Information supplied
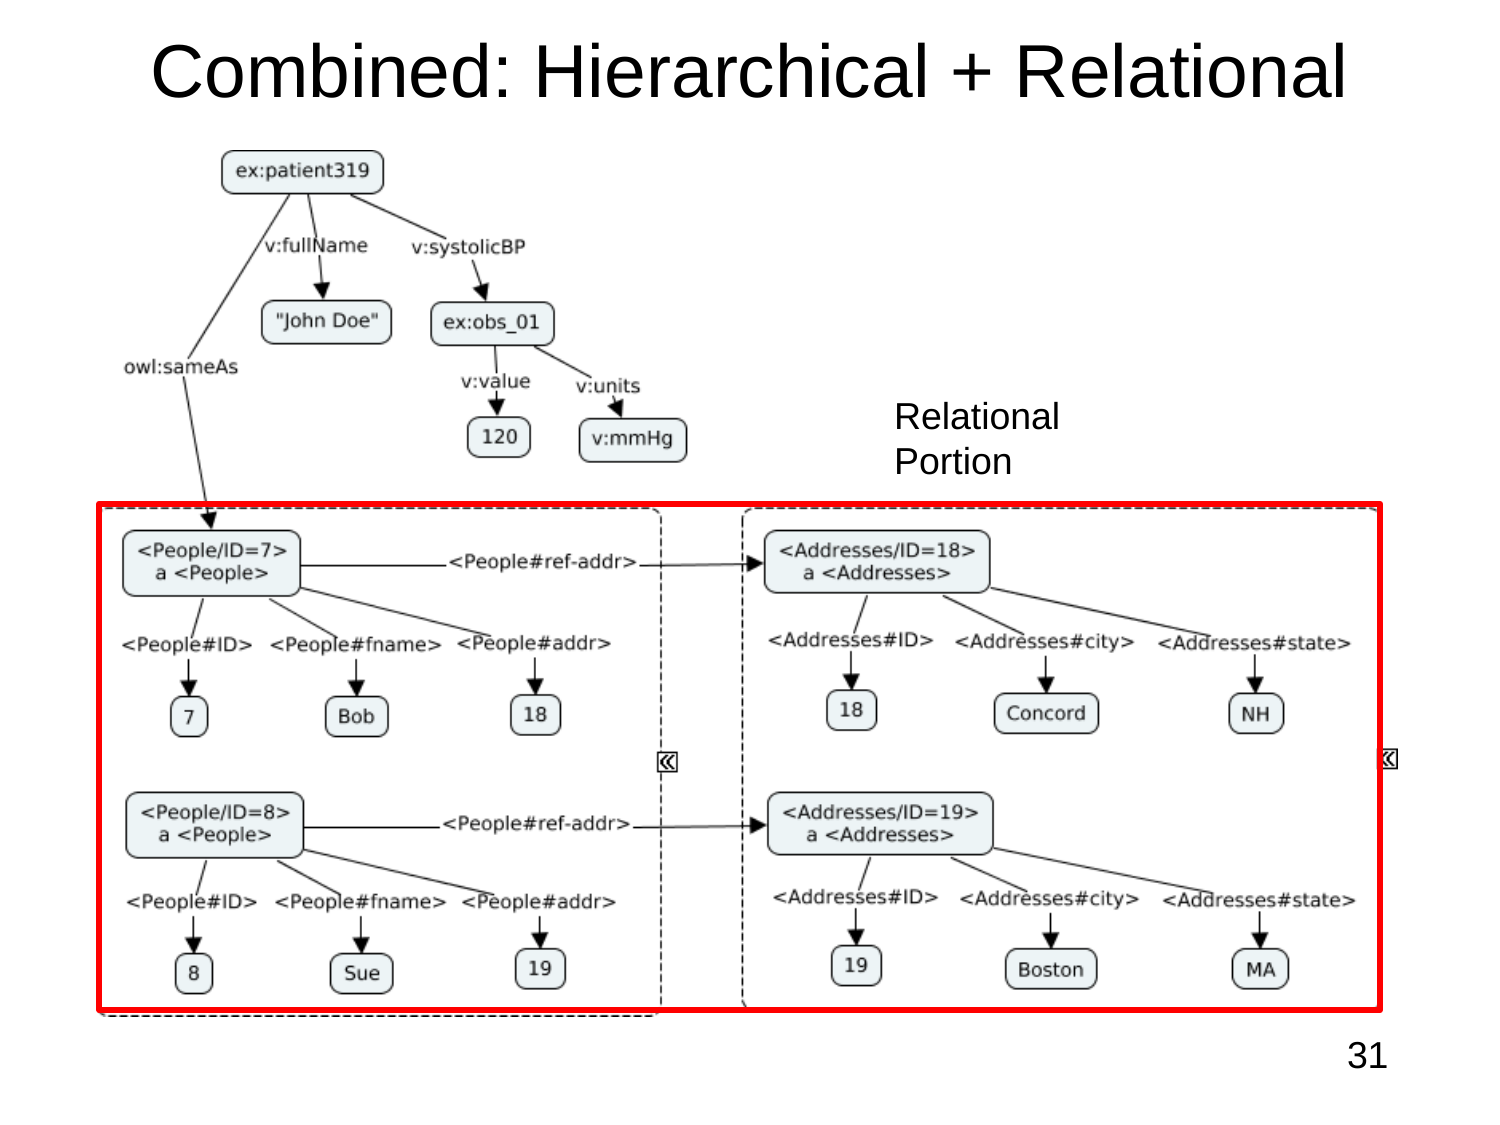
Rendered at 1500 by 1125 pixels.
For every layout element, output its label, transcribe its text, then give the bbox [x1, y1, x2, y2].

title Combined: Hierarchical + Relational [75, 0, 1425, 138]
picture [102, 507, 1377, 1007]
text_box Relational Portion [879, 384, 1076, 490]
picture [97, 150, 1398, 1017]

* * *

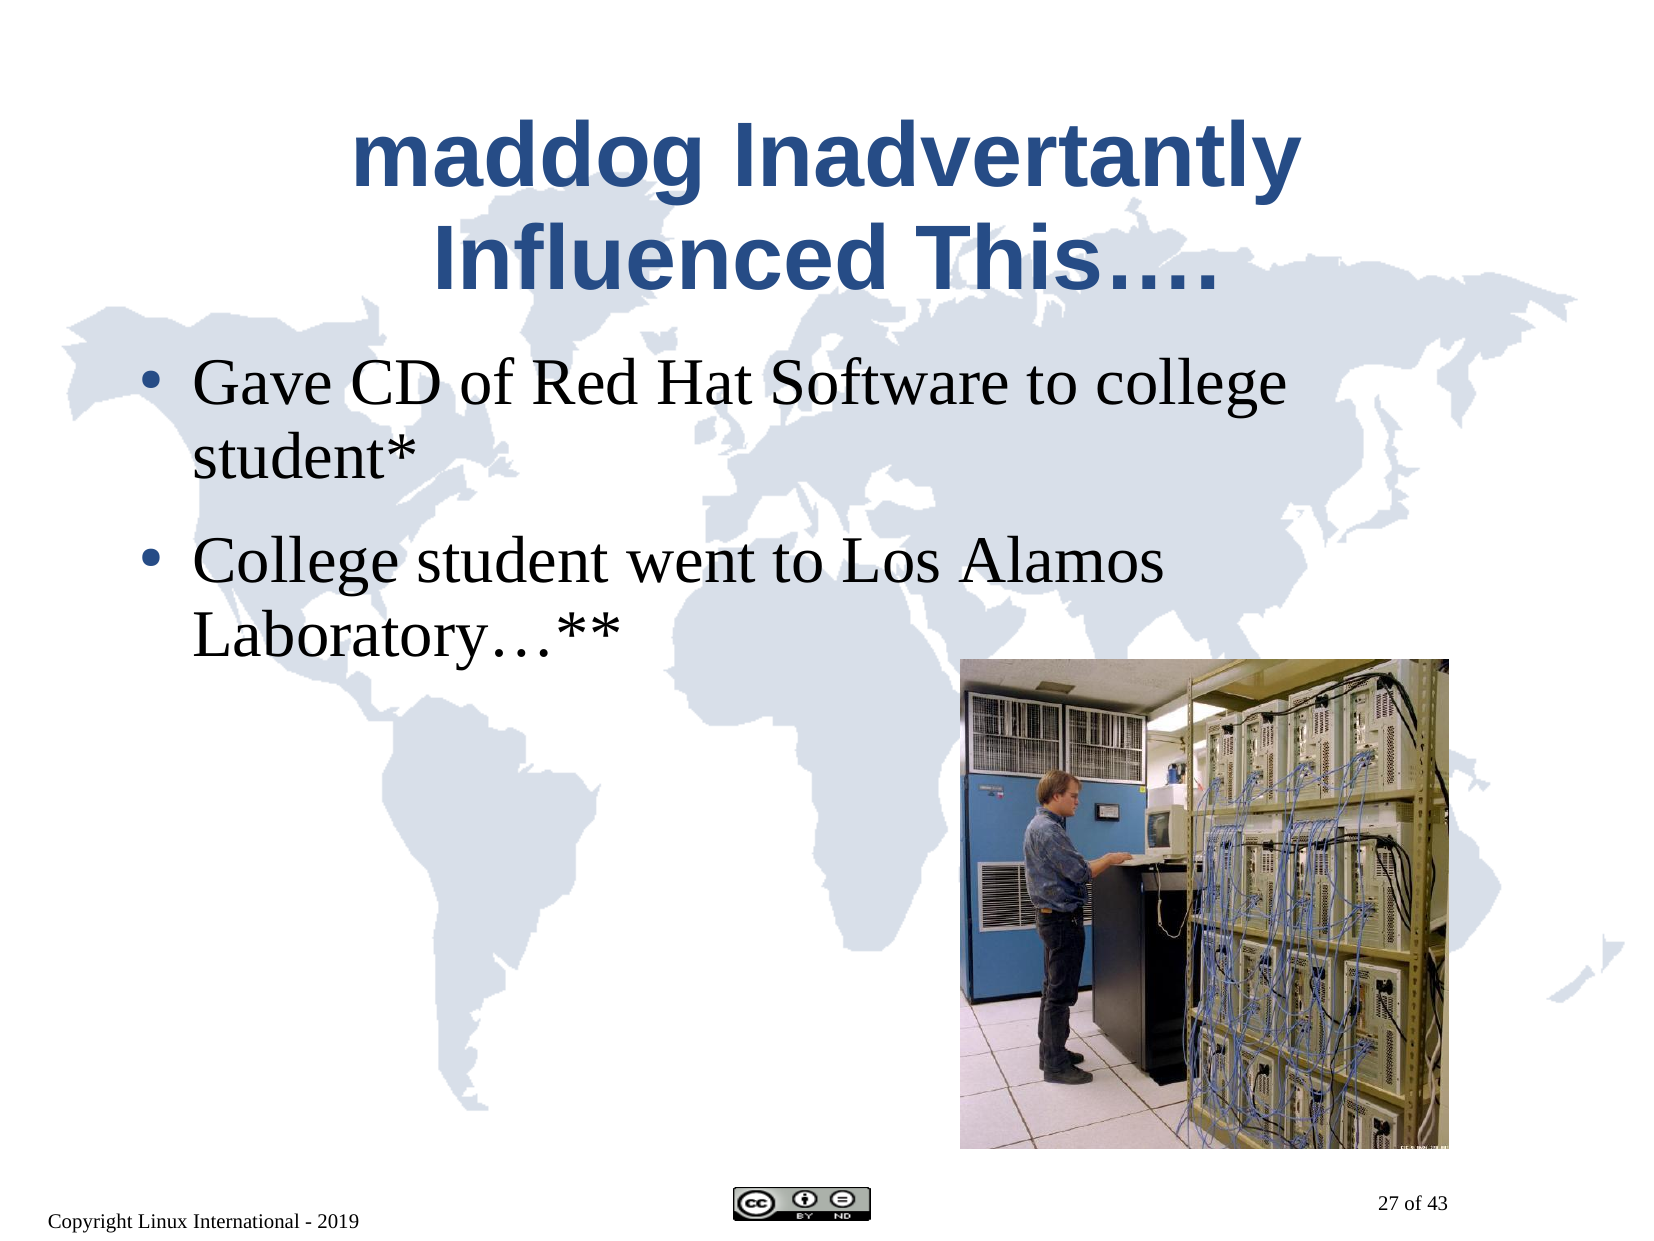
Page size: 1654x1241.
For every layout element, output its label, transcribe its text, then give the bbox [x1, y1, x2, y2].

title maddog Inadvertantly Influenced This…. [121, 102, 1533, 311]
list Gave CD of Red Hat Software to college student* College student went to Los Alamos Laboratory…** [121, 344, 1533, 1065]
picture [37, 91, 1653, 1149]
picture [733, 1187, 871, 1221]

* * *

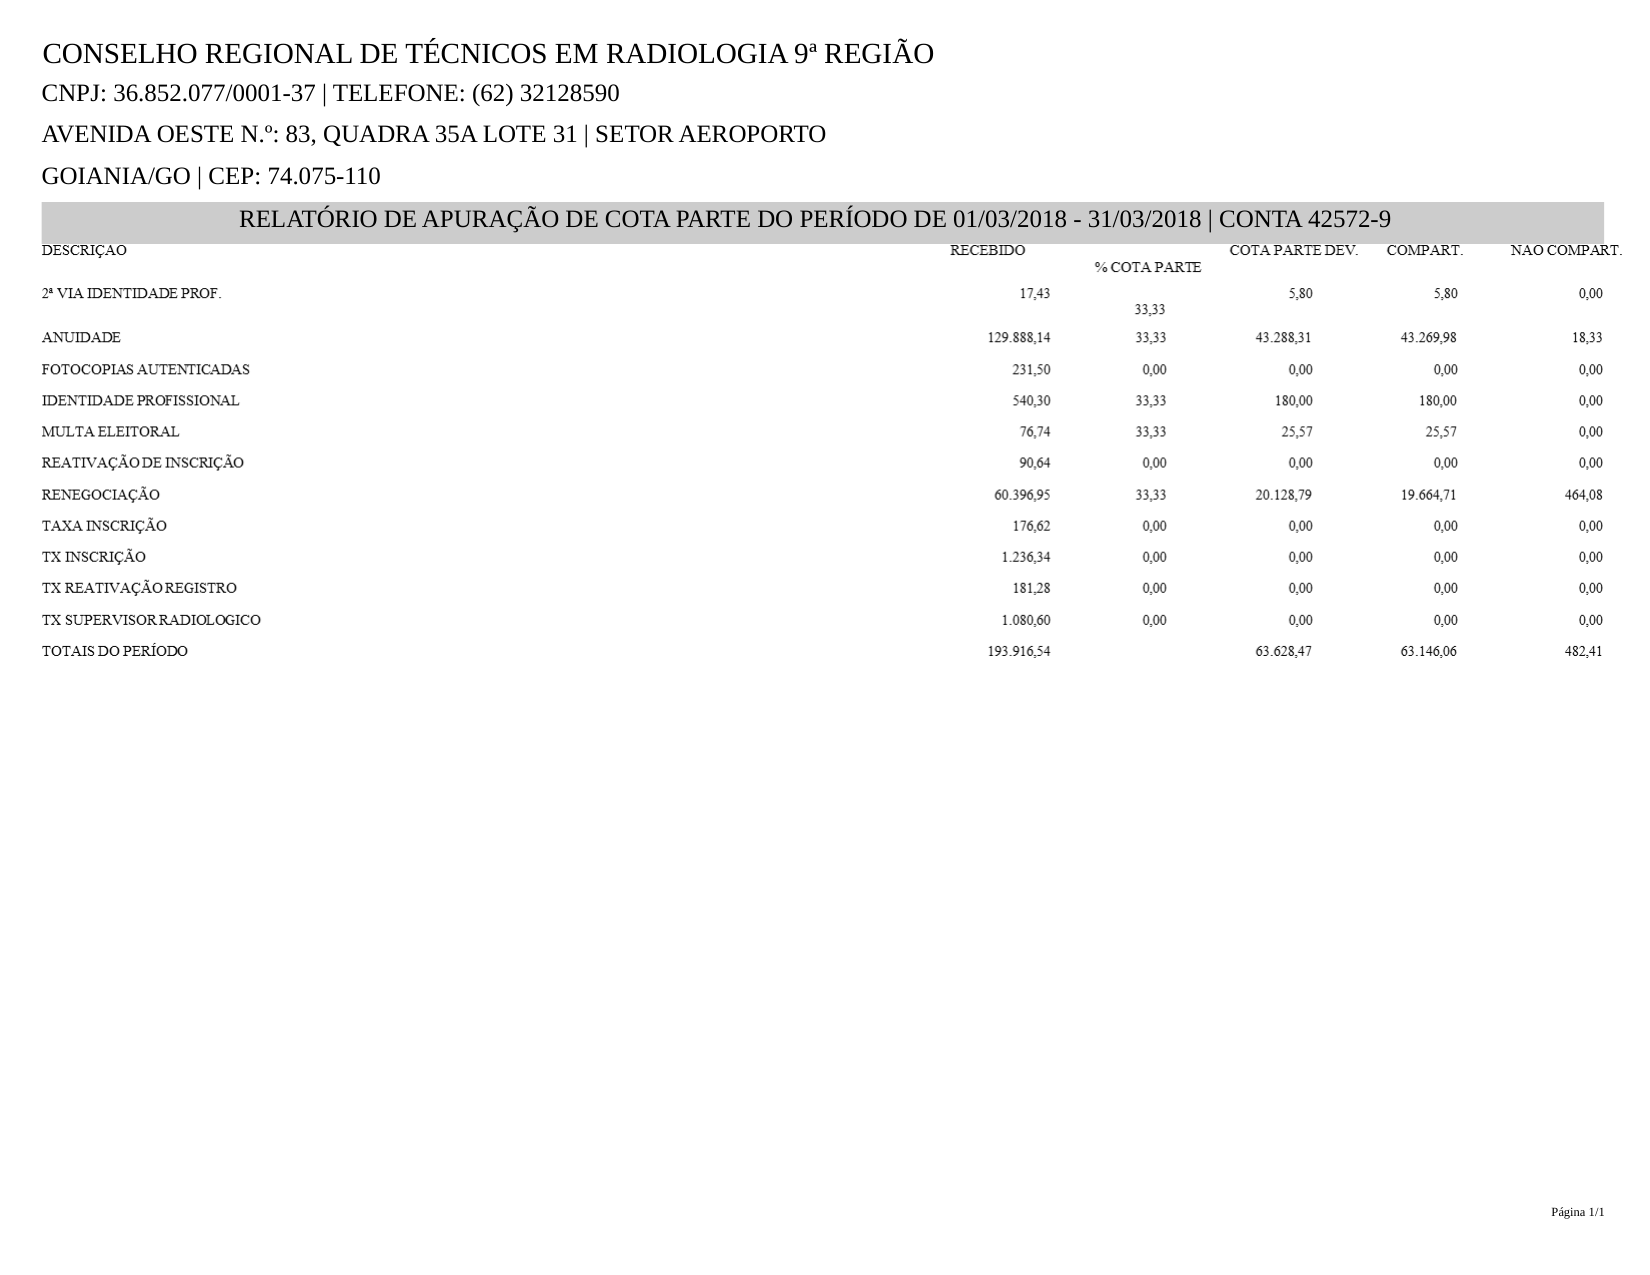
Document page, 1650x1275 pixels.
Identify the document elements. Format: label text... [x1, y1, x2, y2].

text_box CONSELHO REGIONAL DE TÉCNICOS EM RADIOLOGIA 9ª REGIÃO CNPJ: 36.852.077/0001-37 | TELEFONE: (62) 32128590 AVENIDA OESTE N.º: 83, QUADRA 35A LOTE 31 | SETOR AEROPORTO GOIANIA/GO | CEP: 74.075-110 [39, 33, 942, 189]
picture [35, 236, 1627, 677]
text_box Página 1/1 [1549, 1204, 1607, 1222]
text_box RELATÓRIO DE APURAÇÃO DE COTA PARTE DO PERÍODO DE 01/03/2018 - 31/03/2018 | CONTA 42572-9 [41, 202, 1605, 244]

What is needed
Return everything from the line containing "Rendered at 1500 by 1125 pixels." down to the line containing "picture [97, 150, 1398, 1017]", both included, copied with no changes.

Response to this exercise
Rendered at 1500 by 1125 pixels.
For every layout element, output its label, transcribe its text, then give the bbox [x1, y1, x2, y2].

title Combined: Hierarchical + Relational [75, 0, 1425, 138]
picture [102, 507, 1377, 1007]
text_box Relational Portion [879, 384, 1076, 490]
picture [97, 150, 1398, 1017]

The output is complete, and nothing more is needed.